In November, the Pentagon said the US-led international coalition was not backing the Al-Bab campaign because it was "independently" launched by Turkey.
That prompted Ankara to turn to Moscow, even though the two countries have been on opposing sides of the Syria conflict since it erupted in 2011.
But Turkey and Russia late last year brokered a ceasefire in Syria and have stepped up cooperation since.
The two countries on January 18 staged their first joint air strikes against IS around Al-Bab, the Russian defence ministry announced.
By taking Al-Bab, Turkey is keen to prevent Syrian Kurdish militia allied to the US establishing a stronghold in the area. Ankara even wants to push northeast to Manbij, where the Kurds already ousted IS.

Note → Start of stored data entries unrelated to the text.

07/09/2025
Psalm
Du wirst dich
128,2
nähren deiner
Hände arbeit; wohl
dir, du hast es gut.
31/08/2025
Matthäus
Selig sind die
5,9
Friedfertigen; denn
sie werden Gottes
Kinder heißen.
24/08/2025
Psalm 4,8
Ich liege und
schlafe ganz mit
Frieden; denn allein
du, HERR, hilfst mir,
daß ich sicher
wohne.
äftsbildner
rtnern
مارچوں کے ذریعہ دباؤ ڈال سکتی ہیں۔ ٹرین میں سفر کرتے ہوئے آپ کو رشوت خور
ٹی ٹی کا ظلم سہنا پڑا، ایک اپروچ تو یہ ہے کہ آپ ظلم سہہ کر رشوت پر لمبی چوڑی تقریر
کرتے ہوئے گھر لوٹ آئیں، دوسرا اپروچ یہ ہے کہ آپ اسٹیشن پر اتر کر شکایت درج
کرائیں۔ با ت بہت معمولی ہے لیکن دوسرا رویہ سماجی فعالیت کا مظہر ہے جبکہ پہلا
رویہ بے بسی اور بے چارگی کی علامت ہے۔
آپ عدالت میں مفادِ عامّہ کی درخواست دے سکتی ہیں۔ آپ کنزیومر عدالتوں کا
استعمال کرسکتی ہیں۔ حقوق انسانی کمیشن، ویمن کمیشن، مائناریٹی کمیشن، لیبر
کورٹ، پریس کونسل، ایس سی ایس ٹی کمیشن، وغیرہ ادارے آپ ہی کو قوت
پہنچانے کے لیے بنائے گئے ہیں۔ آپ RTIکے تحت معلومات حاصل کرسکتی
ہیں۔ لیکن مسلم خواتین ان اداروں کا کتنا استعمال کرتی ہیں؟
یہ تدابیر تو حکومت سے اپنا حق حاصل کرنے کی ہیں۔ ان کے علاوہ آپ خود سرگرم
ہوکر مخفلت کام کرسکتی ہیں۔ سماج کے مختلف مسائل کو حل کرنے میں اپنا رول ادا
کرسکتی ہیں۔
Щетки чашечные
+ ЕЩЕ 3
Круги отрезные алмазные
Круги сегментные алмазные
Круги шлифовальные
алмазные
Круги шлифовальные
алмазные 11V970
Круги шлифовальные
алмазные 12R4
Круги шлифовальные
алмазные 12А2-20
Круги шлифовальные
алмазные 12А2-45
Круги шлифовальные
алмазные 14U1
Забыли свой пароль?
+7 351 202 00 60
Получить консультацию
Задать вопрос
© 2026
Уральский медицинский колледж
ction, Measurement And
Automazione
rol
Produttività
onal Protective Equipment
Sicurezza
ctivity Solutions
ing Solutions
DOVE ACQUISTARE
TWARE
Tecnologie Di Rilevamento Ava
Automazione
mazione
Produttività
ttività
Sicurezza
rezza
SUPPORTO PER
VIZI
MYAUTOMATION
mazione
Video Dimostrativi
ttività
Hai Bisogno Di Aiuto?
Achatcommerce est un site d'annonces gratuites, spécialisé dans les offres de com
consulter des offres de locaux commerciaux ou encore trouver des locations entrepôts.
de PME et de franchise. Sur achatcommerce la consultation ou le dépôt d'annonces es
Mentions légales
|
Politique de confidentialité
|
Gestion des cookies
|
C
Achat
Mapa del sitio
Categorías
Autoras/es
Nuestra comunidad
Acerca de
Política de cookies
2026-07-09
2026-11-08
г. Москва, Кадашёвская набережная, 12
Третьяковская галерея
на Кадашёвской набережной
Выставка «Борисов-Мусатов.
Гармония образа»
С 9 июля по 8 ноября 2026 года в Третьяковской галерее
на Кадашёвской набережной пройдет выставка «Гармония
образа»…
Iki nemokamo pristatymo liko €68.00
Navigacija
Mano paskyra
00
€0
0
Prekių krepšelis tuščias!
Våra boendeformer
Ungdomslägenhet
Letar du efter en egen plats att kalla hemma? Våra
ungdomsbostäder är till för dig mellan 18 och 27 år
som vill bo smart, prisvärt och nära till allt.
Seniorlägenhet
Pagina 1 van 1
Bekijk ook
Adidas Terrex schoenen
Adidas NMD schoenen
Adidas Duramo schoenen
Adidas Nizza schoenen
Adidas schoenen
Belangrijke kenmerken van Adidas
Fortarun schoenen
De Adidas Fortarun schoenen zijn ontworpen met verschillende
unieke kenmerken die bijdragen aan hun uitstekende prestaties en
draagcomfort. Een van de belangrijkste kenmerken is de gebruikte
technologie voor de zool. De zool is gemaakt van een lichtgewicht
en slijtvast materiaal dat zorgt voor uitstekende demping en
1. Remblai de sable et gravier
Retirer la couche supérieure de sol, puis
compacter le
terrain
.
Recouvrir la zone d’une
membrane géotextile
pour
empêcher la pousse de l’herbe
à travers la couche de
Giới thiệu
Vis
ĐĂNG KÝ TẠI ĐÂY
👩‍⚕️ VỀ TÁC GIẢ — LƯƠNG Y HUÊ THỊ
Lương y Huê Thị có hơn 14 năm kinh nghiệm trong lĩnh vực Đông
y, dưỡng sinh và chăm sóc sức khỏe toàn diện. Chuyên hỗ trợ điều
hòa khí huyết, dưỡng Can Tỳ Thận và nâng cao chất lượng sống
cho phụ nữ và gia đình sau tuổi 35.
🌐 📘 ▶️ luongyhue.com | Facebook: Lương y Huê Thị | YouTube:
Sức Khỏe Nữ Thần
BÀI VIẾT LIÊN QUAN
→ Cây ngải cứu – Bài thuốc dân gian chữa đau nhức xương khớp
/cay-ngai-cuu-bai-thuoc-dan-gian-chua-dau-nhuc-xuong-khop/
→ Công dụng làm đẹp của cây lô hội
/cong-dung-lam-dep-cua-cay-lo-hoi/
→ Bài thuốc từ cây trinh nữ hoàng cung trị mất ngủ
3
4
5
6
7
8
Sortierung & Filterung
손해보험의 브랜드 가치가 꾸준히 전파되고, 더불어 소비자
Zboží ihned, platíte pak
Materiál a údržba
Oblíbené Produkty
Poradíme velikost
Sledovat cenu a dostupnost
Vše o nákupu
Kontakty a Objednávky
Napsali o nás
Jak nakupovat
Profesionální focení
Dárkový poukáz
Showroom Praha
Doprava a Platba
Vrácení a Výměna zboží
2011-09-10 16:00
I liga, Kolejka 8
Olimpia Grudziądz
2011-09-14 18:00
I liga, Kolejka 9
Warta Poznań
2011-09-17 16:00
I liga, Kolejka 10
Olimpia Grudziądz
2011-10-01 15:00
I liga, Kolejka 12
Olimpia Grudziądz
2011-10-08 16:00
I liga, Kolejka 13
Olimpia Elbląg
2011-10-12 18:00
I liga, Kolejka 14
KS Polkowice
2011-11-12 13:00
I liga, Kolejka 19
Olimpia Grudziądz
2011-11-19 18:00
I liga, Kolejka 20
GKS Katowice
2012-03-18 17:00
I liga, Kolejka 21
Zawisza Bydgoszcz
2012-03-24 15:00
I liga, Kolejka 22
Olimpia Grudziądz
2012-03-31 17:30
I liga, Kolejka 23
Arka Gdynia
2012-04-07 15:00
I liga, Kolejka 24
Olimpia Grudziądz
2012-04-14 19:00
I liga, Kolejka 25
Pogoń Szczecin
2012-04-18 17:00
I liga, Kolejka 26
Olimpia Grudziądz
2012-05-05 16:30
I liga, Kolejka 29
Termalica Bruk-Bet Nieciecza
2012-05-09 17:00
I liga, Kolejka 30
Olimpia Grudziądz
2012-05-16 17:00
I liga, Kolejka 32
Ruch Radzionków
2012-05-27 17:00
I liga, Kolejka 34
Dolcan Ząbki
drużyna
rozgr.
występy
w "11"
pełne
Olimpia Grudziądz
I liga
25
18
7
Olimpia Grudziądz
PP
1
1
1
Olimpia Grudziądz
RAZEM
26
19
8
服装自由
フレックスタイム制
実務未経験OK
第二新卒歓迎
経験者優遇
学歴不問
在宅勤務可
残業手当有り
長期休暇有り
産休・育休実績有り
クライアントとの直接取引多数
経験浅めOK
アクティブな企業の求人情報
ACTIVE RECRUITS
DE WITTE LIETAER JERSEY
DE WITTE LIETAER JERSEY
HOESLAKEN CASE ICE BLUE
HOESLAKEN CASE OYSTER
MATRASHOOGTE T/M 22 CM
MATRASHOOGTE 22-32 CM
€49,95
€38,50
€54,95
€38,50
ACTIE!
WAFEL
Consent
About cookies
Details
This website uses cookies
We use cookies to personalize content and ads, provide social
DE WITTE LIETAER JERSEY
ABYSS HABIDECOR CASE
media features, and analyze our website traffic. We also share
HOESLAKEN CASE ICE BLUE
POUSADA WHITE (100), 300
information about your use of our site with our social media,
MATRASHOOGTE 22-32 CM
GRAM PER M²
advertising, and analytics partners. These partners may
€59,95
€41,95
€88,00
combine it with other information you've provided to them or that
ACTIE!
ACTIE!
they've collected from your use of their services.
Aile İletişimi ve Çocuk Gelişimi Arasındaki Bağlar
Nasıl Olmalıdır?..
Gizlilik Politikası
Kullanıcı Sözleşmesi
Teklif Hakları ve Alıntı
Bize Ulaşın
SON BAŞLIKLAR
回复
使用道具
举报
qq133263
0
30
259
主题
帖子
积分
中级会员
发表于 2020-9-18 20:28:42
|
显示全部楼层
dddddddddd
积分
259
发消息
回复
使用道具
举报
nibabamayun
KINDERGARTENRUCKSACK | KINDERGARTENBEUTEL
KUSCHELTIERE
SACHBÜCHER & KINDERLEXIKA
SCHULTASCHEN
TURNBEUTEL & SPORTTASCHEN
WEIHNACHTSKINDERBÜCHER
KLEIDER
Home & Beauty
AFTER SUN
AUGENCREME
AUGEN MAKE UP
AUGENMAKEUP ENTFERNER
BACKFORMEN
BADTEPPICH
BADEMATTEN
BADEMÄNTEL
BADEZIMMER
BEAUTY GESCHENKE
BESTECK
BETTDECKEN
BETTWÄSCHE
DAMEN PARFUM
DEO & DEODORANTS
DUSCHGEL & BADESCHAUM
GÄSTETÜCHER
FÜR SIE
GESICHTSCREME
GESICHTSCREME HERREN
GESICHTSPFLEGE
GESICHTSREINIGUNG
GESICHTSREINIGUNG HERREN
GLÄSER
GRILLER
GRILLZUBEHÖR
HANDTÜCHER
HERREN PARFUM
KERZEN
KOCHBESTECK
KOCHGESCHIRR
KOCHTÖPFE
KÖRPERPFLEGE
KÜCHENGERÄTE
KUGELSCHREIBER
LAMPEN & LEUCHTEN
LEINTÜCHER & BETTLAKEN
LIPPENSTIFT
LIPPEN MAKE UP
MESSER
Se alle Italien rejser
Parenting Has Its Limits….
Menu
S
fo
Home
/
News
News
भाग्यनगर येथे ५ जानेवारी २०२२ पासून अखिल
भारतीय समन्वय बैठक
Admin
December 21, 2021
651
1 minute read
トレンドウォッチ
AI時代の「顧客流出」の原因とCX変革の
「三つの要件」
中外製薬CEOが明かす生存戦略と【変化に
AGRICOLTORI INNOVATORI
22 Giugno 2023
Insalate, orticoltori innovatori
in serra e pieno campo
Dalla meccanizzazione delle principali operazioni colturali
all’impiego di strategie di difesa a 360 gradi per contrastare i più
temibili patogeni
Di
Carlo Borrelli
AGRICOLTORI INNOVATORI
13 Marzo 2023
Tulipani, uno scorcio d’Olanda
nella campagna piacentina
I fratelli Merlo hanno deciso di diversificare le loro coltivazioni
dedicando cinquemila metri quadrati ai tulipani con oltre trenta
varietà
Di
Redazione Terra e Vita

In January, the US-led coalition also conducted four strikes near Al-Bab and Turkey has greater expectations from the new US administration under President Donald Trump.
Cagaptay said Turkish forces were being targeted by IS foreign fighters who had been largely encircled by offensives in Syria and Iraq and were engaged in a fight to the death, ready to employ suicide bombers.
"For these foreign fighters, there are two ways out: capture by anti-ISIS forces, or death," he said.